§ PROBLEM STATEMENT: Count the lines in the data that contain the string "What" and give only that number.

[Chart interpretation exercises]
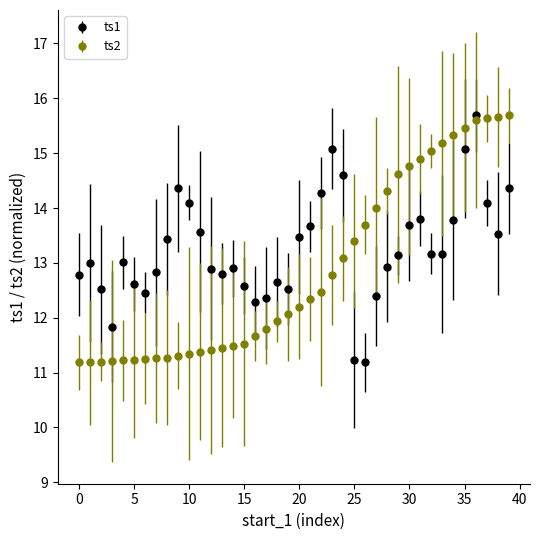

Which series has the largest total across all categories?

ts1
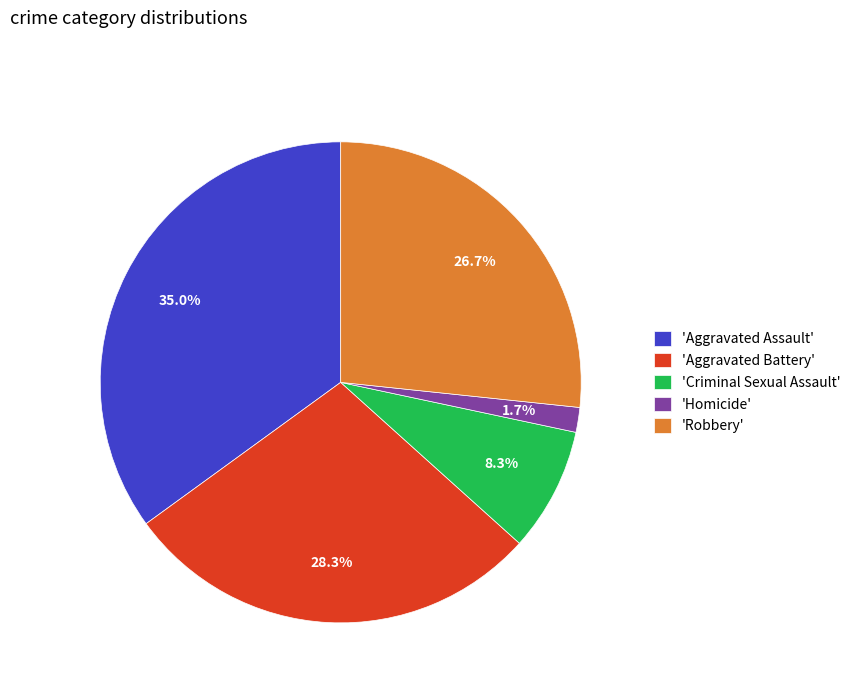

What percentage do 'Criminal Sexual Assault' and 'Robbery' together represent?

35.0%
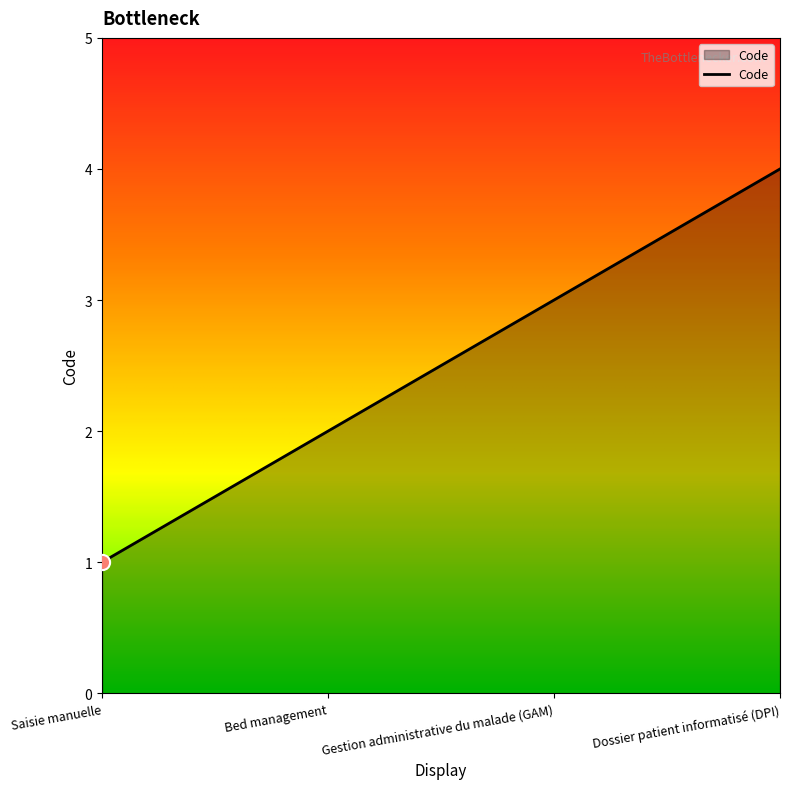

What is the change in value from Saisie manuelle to Gestion administrative du malade (GAM)?

+2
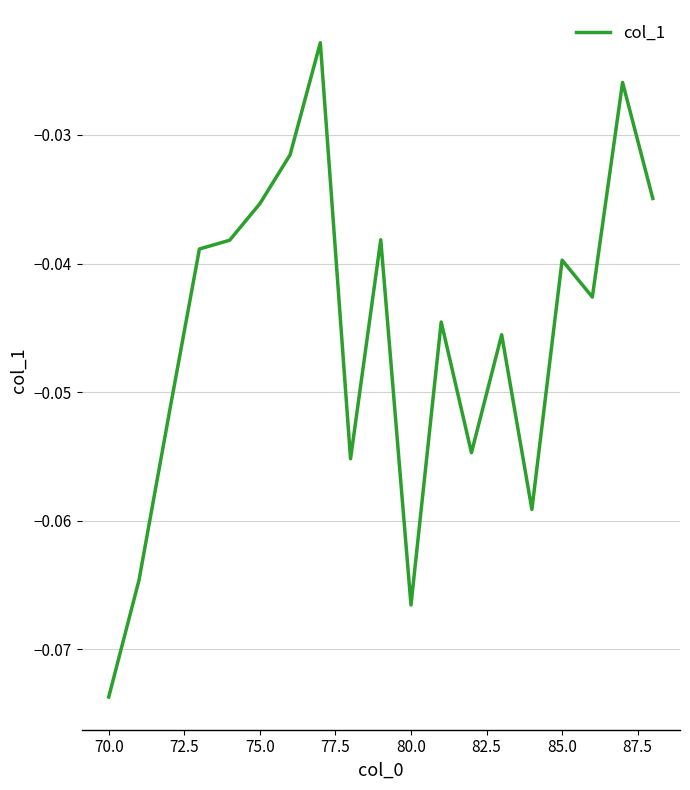

Does the chart have visible grid lines?

Yes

§ OUTPUT FOR THIS EXERCISE: 2